Tom Lane wrote:
> Joe Conway <mail@joeconway.com> writes:
>>So far so good. But look at this one:
>>regression=# select dwarray(null,null);
>>ERROR: cannot determine ANYARRAY/ANYELEMENT type because input is UNKNOWN
>
> That seems correct to me. What would you expect to happen? There's no
> type we could assign as the function's actual return type.
I see your point, but mine was that in this case I'd like a NULL
returned and I don't really care about the type. ISTM that NULL should
be able to morph into any type it needs to.

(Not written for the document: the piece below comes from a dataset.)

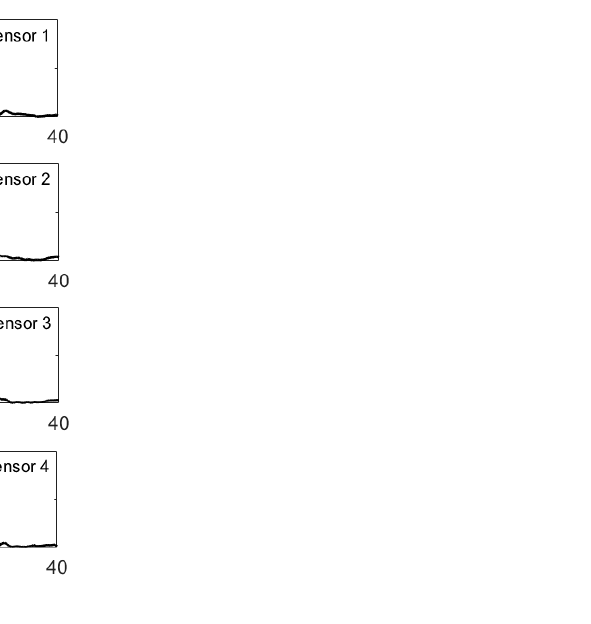
Figure 16. Frequency spectra, edge 15 cm from impactor; expected frequency marked with dashed line. Table 6. Integral and RMS of frequency spectrum, edge below impactor.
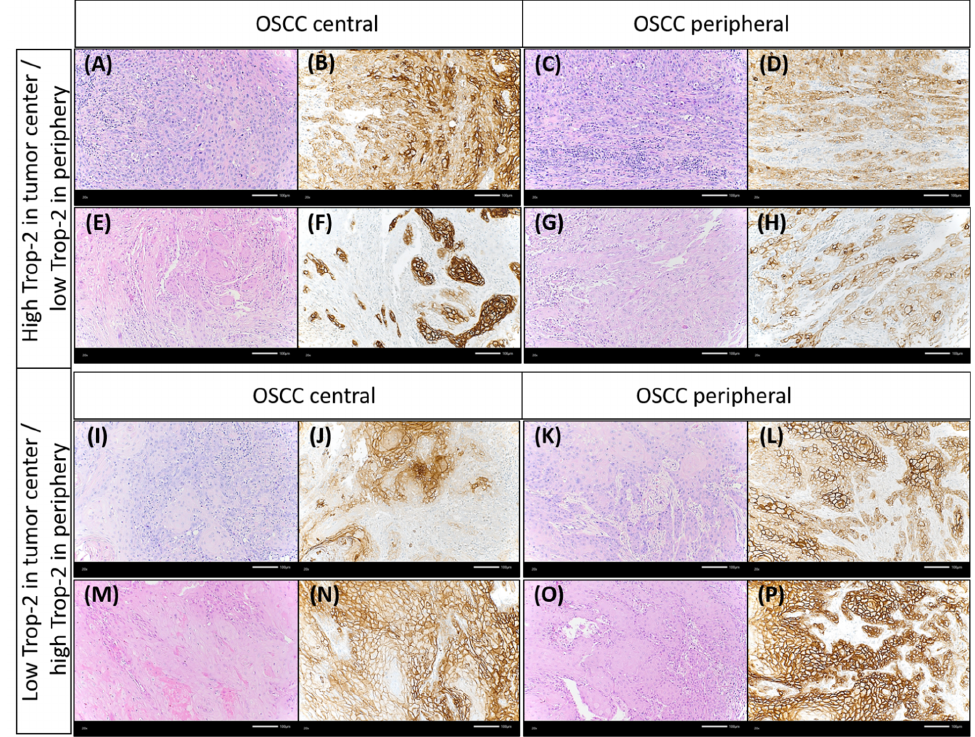
Figure 5. Discrepancy of Trop-2 expression between different tumor regions (central vs. periphery). Some OSCC cases presented with higher Trop-2 expression in the tumor center than in the periphery. Case 1: ( A , B ) representing the tumor center, ( C , D ) showing the peripheral tumor region. Case 2: ( E , F ): tumor center, ( G , H ): peripheral tumor region. Few cases showed lower Trop-2 expression in the tumor center than in the periphery. Case 3: ( I , J ) representing the tumor center, ( K , L ) showing the peripheral tumor region. Case 4: ( M , N ): tumor center, ( O , P ): peripheral tumor region [( A , C , E , G , I , K , M , O ): hematoxylin & eosin; the remainder: Trop-2 immunohistochemistry, each ×200 magnification].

>>This call makes it all the way to ExecEvalArray(), which means that
>>dwarray() is getting evaluated even though it is declared STRICT and has
>>been called with NULL inputs. That shouldn't happen, should it?
>
> I think what is happening is that the SQL function is getting inlined,
> probably because the inlining logic thinks ARRAY[] is strict and so
> there'd be no change in semantics.
>
> We could probably hack the inlining logic to prevent it from inlining
> the function in this scenario, but I wonder whether this doesn't say
> that ExecEvalArray is behaving inconsistently. In other operations, any
> NULL in means NULL out. Shouldn't it simply quietly return a NULL array
> if one of the supplied elements is NULL?
That probably makes good sense, at least until we can deal with NULL
elements. Would that patch count as a bug fix?